## TASK INPUT
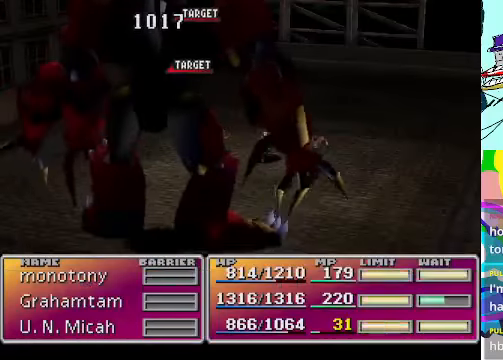
Gameplay with a controller (Xbox layout); each line is a JSON object with the inputs held at the frame after it. "events" lists button and stick changes between this image and that frame as [ms after this image, input, new state], when the widget could be followed in between. Not read: L3 R3 right_stick.
{"buttons": [], "left_stick": "center", "events": []}
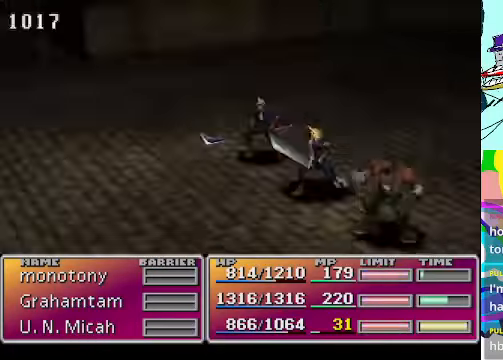
{"buttons": [], "left_stick": "center", "events": []}
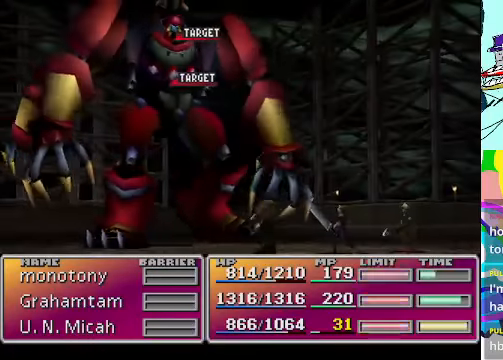
{"buttons": [], "left_stick": "center", "events": []}
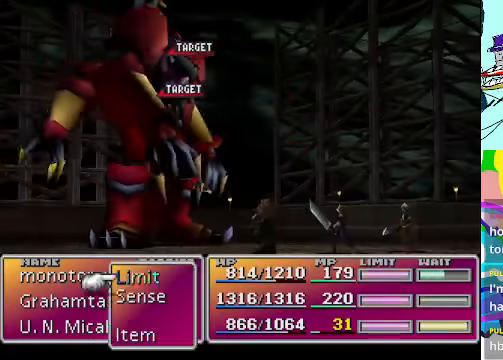
{"buttons": ["DPAD_UP"], "left_stick": "center", "events": [[433, "DPAD_UP", "down"]]}
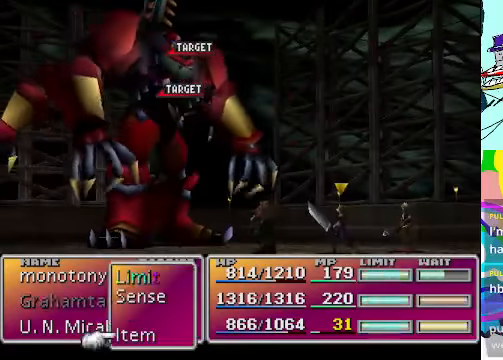
{"buttons": [], "left_stick": "center", "events": [[100, "DPAD_UP", "up"], [133, "B", "down"], [233, "B", "up"]]}
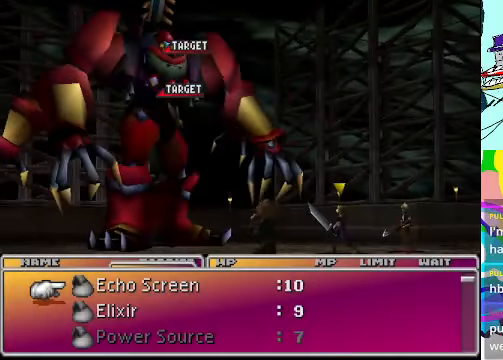
{"buttons": [], "left_stick": "center", "events": []}
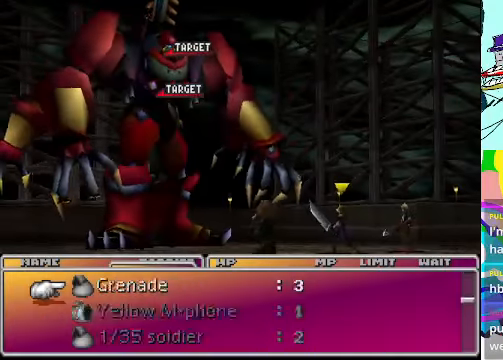
{"buttons": [], "left_stick": "center", "events": []}
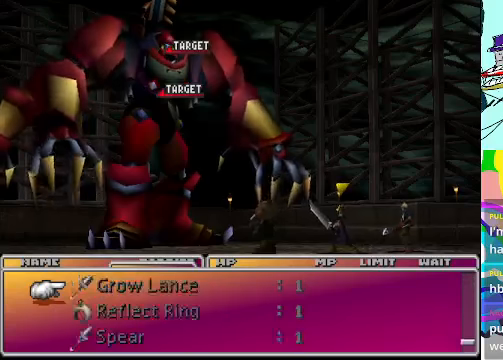
{"buttons": [], "left_stick": "center", "events": []}
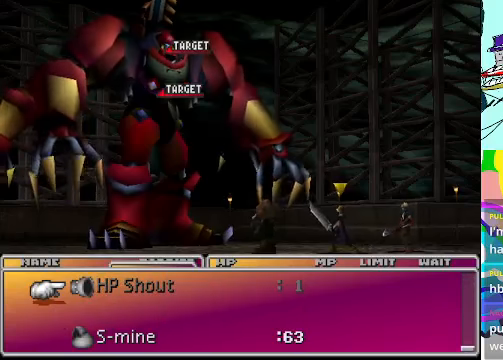
{"buttons": ["B"], "left_stick": "center", "events": [[134, "DPAD_DOWN", "down"], [234, "DPAD_DOWN", "up"], [300, "DPAD_DOWN", "down"], [434, "DPAD_DOWN", "up"], [500, "B", "down"]]}
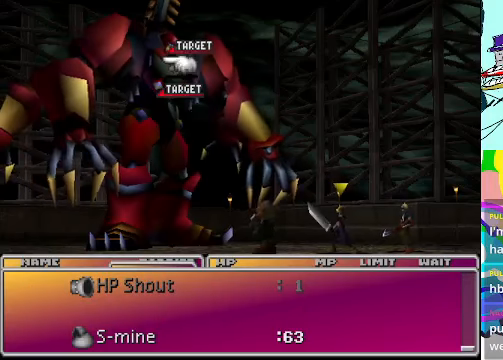
{"buttons": [], "left_stick": "center", "events": [[134, "B", "up"], [300, "B", "down"], [367, "B", "up"]]}
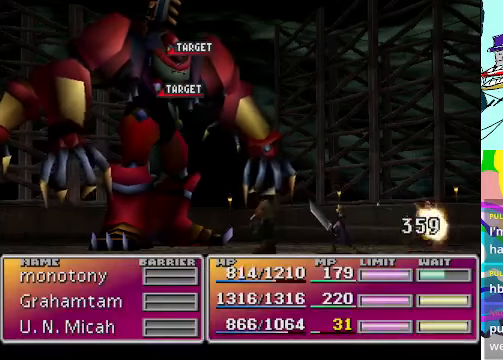
{"buttons": [], "left_stick": "center", "events": []}
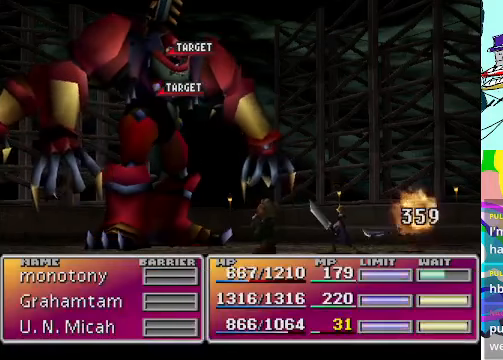
{"buttons": [], "left_stick": "center", "events": []}
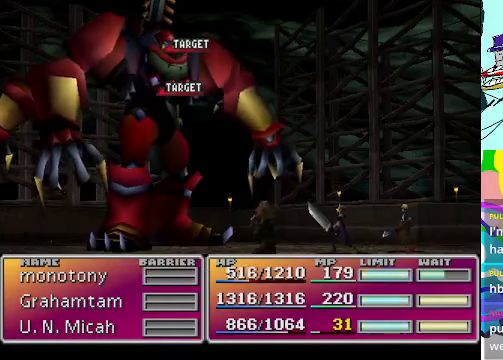
{"buttons": [], "left_stick": "center", "events": []}
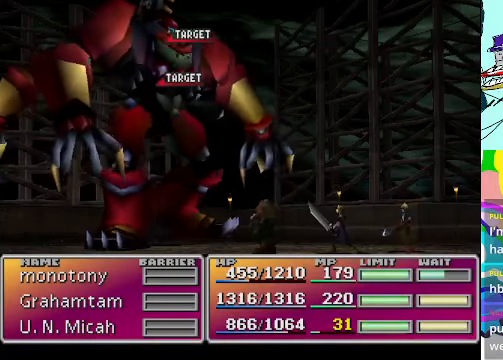
{"buttons": [], "left_stick": "center", "events": []}
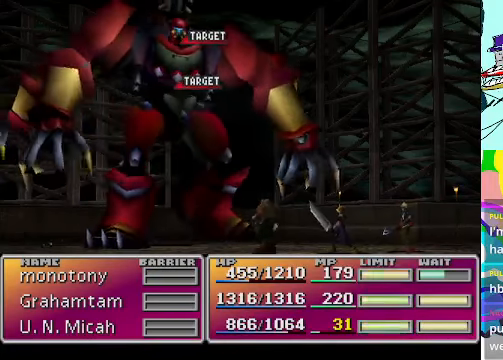
{"buttons": [], "left_stick": "center", "events": []}
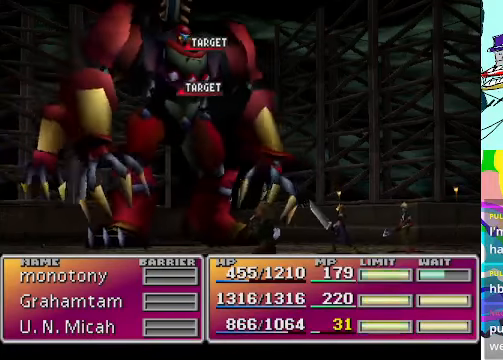
{"buttons": [], "left_stick": "center", "events": []}
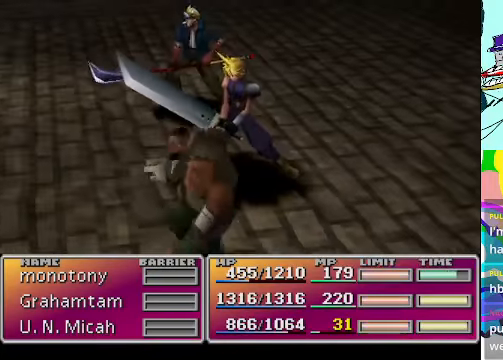
{"buttons": [], "left_stick": "center", "events": []}
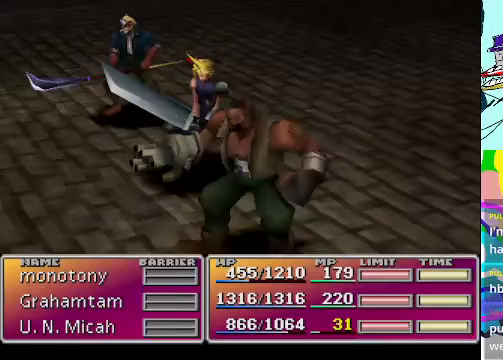
{"buttons": [], "left_stick": "center", "events": []}
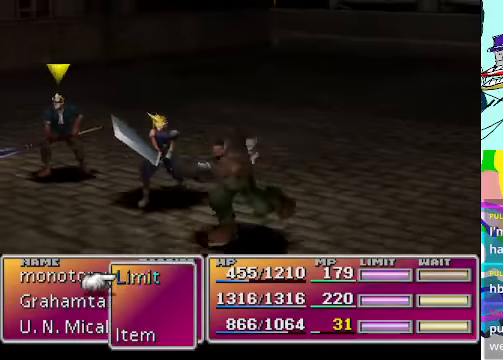
{"buttons": [], "left_stick": "center", "events": [[133, "DPAD_UP", "down"], [233, "DPAD_UP", "up"], [400, "B", "down"], [500, "B", "up"]]}
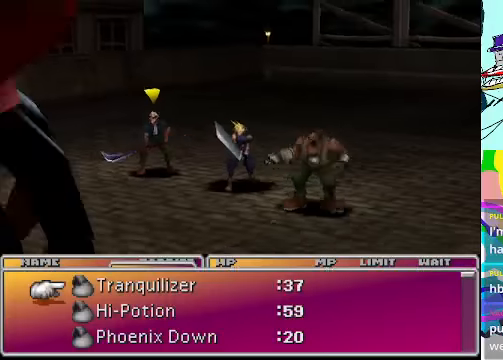
{"buttons": [], "left_stick": "center", "events": []}
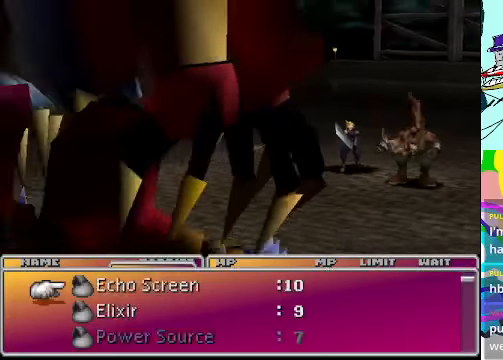
{"buttons": [], "left_stick": "center", "events": []}
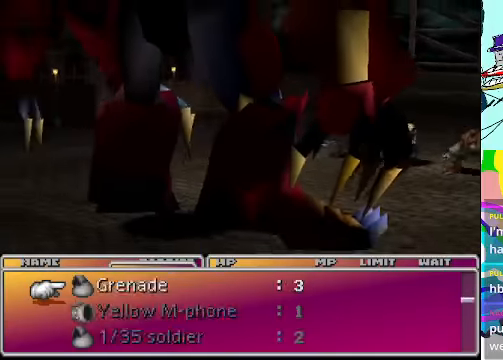
{"buttons": [], "left_stick": "center", "events": []}
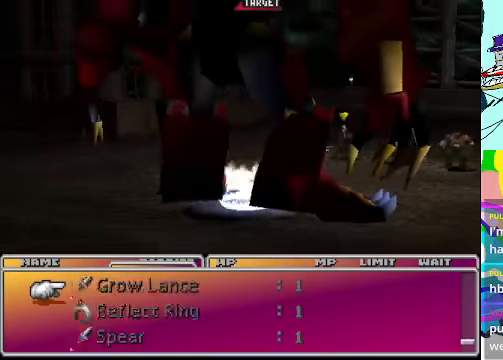
{"buttons": [], "left_stick": "center", "events": []}
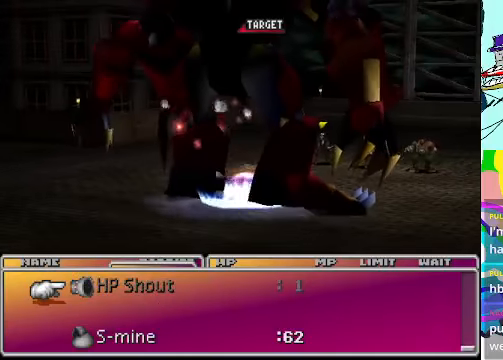
{"buttons": ["B"], "left_stick": "center", "events": [[100, "DPAD_DOWN", "down"], [200, "DPAD_DOWN", "up"], [300, "DPAD_DOWN", "down"], [400, "DPAD_DOWN", "up"], [500, "B", "down"]]}
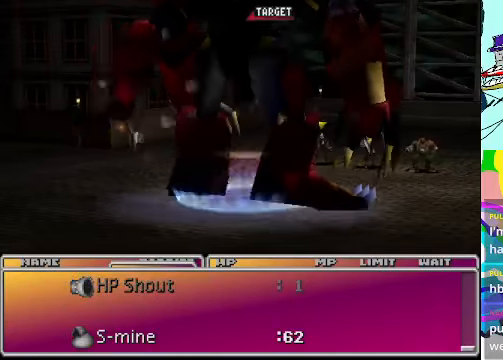
{"buttons": [], "left_stick": "center", "events": [[100, "B", "up"]]}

## YOUR GOAL
Lines holding the string "down" are the answer; copy each one from the listing above.

## RESPONSE BELOW
{"buttons": ["DPAD_UP"], "left_stick": "center", "events": [[433, "DPAD_UP", "down"]]}
{"buttons": [], "left_stick": "center", "events": [[100, "DPAD_UP", "up"], [133, "B", "down"], [233, "B", "up"]]}
{"buttons": ["B"], "left_stick": "center", "events": [[134, "DPAD_DOWN", "down"], [234, "DPAD_DOWN", "up"], [300, "DPAD_DOWN", "down"], [434, "DPAD_DOWN", "up"], [500, "B", "down"]]}
{"buttons": [], "left_stick": "center", "events": [[134, "B", "up"], [300, "B", "down"], [367, "B", "up"]]}
{"buttons": [], "left_stick": "center", "events": [[133, "DPAD_UP", "down"], [233, "DPAD_UP", "up"], [400, "B", "down"], [500, "B", "up"]]}
{"buttons": ["B"], "left_stick": "center", "events": [[100, "DPAD_DOWN", "down"], [200, "DPAD_DOWN", "up"], [300, "DPAD_DOWN", "down"], [400, "DPAD_DOWN", "up"], [500, "B", "down"]]}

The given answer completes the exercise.